## Records shown
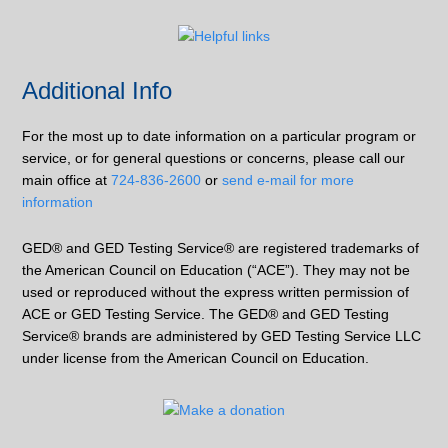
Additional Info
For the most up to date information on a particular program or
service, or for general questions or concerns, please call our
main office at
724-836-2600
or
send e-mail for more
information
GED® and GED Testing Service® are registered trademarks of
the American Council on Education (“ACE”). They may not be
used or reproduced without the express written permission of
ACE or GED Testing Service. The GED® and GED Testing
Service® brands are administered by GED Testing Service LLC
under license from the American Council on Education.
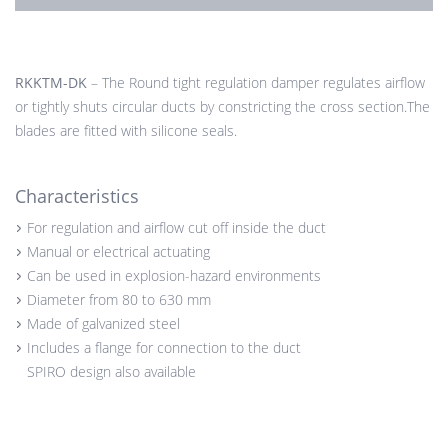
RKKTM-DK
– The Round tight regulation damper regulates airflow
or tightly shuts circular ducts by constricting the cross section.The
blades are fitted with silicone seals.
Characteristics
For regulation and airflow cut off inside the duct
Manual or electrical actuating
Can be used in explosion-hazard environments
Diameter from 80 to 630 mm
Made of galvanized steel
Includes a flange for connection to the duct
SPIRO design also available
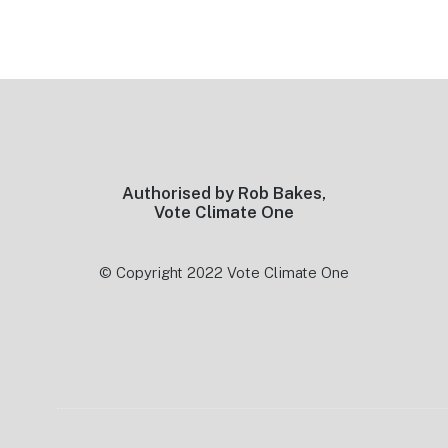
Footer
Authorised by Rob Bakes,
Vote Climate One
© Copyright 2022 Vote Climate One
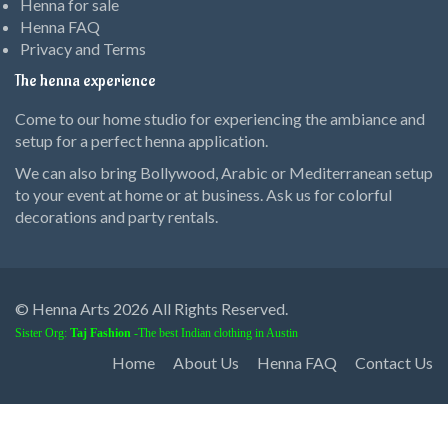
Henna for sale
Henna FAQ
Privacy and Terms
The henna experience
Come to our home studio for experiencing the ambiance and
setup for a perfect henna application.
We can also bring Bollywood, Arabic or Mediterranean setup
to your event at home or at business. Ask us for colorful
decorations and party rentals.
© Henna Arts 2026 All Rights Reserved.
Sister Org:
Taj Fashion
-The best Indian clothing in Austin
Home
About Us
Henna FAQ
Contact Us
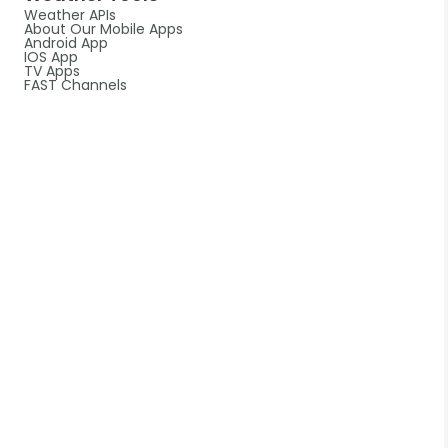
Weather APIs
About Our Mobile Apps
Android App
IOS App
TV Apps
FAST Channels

## Action item
Print all of the lines above word for word, and leave the pictures out.

## Solution for this task
Additional Info
For the most up to date information on a particular program or
service, or for general questions or concerns, please call our
main office at
724-836-2600
or
send e-mail for more
information
GED® and GED Testing Service® are registered trademarks of
the American Council on Education (“ACE”). They may not be
used or reproduced without the express written permission of
ACE or GED Testing Service. The GED® and GED Testing
Service® brands are administered by GED Testing Service LLC
under license from the American Council on Education.
RKKTM-DK
– The Round tight regulation damper regulates airflow
or tightly shuts circular ducts by constricting the cross section.The
blades are fitted with silicone seals.
Characteristics
For regulation and airflow cut off inside the duct
Manual or electrical actuating
Can be used in explosion-hazard environments
Diameter from 80 to 630 mm
Made of galvanized steel
Includes a flange for connection to the duct
SPIRO design also available
Footer
Authorised by Rob Bakes,
Vote Climate One
© Copyright 2022 Vote Climate One
Henna for sale
Henna FAQ
Privacy and Terms
The henna experience
Come to our home studio for experiencing the ambiance and
setup for a perfect henna application.
We can also bring Bollywood, Arabic or Mediterranean setup
to your event at home or at business. Ask us for colorful
decorations and party rentals.
© Henna Arts 2026 All Rights Reserved.
Sister Org:
Taj Fashion
-The best Indian clothing in Austin
Home
About Us
Henna FAQ
Contact Us
Weather APIs
About Our Mobile Apps
Android App
IOS App
TV Apps
FAST Channels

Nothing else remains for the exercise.